I really need your help about VAT refund in Roma, Italy.

Please read my story first.

Some time ago, I bought goods worth 3000 Euros in Roma from a well known company. When delivering the invoice, this company charged me the Value Added Tax (IVA) although the goods were for export by boat outside the European Union.

Several months later, I informed the company that it should not have charged me the VAT in the first place. However, it says that I cannot claim for the VAT anymore since more than three months has passed between the date on the invoice and the actual shipment of goods outside the EU.

In fact, it took 50 days to the company to prepare the goods at its factory. Then for several months, the goods were stored at its warehouse in Roma before I could actually find a ship and complete all the shipping procedures.

I contacted the Agenzia del Dogane (Customs office of Italy) to explain to them the situation. The Agenzia confirmed to me that the company should not have charged me the VAT on the invoice for export goods in the first place.
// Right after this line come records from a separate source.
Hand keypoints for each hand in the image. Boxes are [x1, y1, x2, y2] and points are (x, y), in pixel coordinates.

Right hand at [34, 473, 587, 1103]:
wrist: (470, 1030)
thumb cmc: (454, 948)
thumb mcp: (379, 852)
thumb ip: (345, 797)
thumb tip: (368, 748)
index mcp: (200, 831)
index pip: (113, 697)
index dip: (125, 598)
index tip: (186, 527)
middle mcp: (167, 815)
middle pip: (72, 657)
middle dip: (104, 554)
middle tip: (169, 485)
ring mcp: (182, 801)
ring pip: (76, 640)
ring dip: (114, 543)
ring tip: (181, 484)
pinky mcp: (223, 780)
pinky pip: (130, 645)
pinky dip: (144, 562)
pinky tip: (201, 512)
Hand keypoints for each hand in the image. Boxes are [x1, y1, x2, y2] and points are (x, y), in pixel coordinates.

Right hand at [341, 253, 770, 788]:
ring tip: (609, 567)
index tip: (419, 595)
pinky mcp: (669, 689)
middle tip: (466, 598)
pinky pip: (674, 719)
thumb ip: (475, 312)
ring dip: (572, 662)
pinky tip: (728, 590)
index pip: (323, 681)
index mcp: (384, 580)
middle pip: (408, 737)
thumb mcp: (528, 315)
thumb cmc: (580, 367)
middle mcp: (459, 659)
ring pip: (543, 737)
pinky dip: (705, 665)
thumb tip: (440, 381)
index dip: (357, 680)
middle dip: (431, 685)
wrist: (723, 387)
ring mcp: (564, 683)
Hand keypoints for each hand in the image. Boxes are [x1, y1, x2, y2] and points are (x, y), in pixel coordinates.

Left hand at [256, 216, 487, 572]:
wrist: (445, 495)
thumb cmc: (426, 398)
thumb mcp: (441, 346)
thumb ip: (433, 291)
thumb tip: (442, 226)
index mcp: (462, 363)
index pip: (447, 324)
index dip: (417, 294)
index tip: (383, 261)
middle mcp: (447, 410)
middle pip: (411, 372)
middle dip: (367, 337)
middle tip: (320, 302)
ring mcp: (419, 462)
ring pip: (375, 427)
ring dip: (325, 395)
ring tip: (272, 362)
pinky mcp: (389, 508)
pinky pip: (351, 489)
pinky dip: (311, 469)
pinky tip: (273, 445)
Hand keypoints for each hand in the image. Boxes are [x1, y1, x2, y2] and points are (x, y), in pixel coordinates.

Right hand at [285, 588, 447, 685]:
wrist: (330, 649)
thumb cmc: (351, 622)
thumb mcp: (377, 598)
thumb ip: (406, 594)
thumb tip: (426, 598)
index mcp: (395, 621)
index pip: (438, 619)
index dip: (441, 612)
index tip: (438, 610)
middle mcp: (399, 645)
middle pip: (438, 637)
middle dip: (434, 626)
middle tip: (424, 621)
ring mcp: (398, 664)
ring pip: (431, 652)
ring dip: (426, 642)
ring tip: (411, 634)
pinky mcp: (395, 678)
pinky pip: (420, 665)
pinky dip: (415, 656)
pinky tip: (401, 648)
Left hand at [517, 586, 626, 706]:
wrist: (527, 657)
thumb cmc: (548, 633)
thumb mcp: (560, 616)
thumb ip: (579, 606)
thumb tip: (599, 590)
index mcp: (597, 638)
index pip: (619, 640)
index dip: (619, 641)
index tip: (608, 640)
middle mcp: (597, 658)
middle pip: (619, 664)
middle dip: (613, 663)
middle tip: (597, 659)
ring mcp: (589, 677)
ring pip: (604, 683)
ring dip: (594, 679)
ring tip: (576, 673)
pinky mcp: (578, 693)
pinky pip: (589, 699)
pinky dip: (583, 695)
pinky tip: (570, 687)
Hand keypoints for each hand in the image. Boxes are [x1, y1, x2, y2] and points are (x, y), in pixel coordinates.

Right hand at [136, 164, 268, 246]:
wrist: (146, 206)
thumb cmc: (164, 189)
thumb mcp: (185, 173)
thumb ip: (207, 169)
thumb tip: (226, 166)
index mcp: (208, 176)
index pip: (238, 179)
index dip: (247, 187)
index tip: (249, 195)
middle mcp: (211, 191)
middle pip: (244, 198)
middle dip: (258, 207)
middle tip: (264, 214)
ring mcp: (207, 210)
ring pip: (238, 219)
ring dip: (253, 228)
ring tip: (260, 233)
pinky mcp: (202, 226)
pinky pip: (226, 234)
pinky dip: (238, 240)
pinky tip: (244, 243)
Now after months of explanations and negotiations with this company, I realize that it stubornly refuse to refund me the 500 Euros I am entitled to.

I really need your help to file a complaint to the appropriate authority in Roma, Italy. At the moment, I am visiting Cancun, Mexico. I cannot go in person to any office in Roma. 

If you could give me an e-mail address or a web page in English, I'll be most happy.

Thanks for taking the time to read me.

Santorini 
Cancun, Mexico.


----------